The other is a much more general concern with how social/cultural movements that coalesce strongly around almost anything tend to become overzealous and insensitive to those outside it.

Names have power. Power is easily misused.

I am completely in favour of every one l having as much access as possible to the closest accounts available of the actual teachings of the Buddha. I hope that this trend continues and I extend many sadhus to all those involved in making the texts as widely accessible as possible.

Edit: I should have stated that I don’t doubt your sincerity and good intentions in raising this issue. It is good to discuss matters that are important to us. :pray:

Well, yes, translations and content are important. It’s a basic, we should have good translations of our sacred texts. And that’s an area where I think SC is poised to make a real difference over the next decade or so.

But apart from that, what I would look for is something more like a community of culture. I feel that there are many people operating in similar areas across different countries, but it is all very thin. A few eccentrics and oddballs working away in Hat Yai or Jakarta or Harris Park or Saarbrucken.

However, with a few luminaries as exception, much of what people read and write and practice based on Suttas stems from a very limited perspective on how to read with attention, nuance, and sympathy. I see common fallacies all the time:

  • absolutist and fundamentalist readings (despite the suttas condemning this, like, all the time!)
  • the opposite, take everything as a metaphor if it is inconvenient. (“I don’t believe in rebirth, therefore the Buddha was just using it as a metaphor.”)
  • lack of understanding of Indic context. (“The Buddha taught kamma because he was a Hindu/couldn’t say anything to contradict Hinduism.” I’m not sure exactly what the argument is here. But it’s something like, “Because Hinduism, we can throw out what we don’t like”.)
  • lack of understanding of parallels (again, Pali fundamentalism.)
  • take one passage out of context and overturn the whole of the Dhamma. (“So and so got enlightened listening to a Dhamma talk, so you don’t need jhanas!”)
  • more generally, “self-excusing” readings; looking at the texts to see what you can get out of, rather than what you can aspire to. (“You don’t need to stop thinking to get into jhana!”)
  • over-determining text critical findings (“Atthakavagga is early, therefore everything else is fake!”)
  • lack of awareness of basic findings of the field (insisting Abhidhamma was taught by the Buddha, for example.)

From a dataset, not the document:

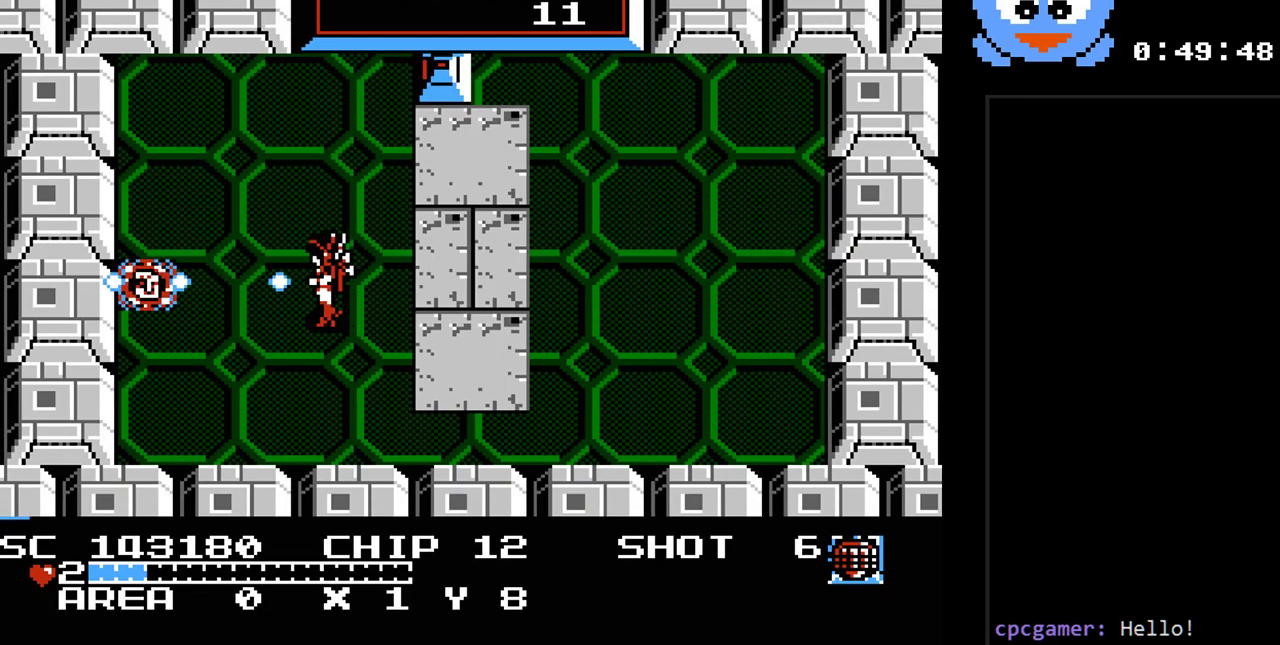
{"buttons": ["DPAD_LEFT"], "events": [[117, "Y", "up"], [300, "DPAD_UP", "down"], [467, "DPAD_UP", "up"]]}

So the basic flaw here is a lack of education. In particular, a lack of intelligent and humanistic reading ability. For many years I have given sutta classes to try to overcome this, but it is much bigger than me.

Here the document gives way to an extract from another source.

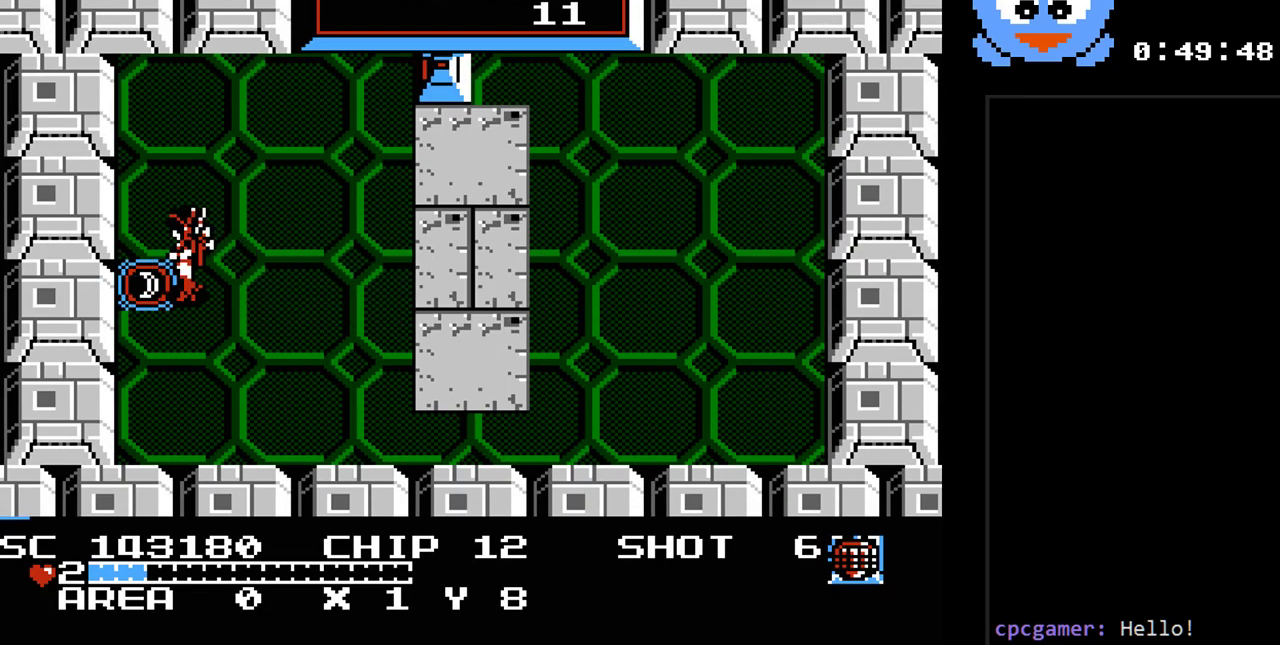
{"buttons": [], "events": [[283, "DPAD_LEFT", "up"]]}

I can’t help but see this in a context of a wider historical context. I visited a University library in Chieng Mai nearly 20 years ago with my father. We were just spending some time together, and happened past the bookshop, and he said, 'Maybe you want a book?" Great, so let’s check it out. But it was really kind of shocking to me. The whole place was fall of books on engineering and medicine, and mostly, finance and business. We couldn’t find anything that was actually in the humanities. I mean, I know this is not a meaningful survey, but I just feel like people are not really taught how to read deeply and reflectively. If the skills don’t exist in the culture, how are we to find teachers? How can we teach accountants and engineers to read with creativity and compassion?

Now, the manner of reading texts is just that much. It’s not enlightenment, and it’s not even wisdom. But it does involve a range of emotive and cognitive skills, and I have to wonder, if someone is really so unskilled in the art of reading, how much deeper can their wisdom go?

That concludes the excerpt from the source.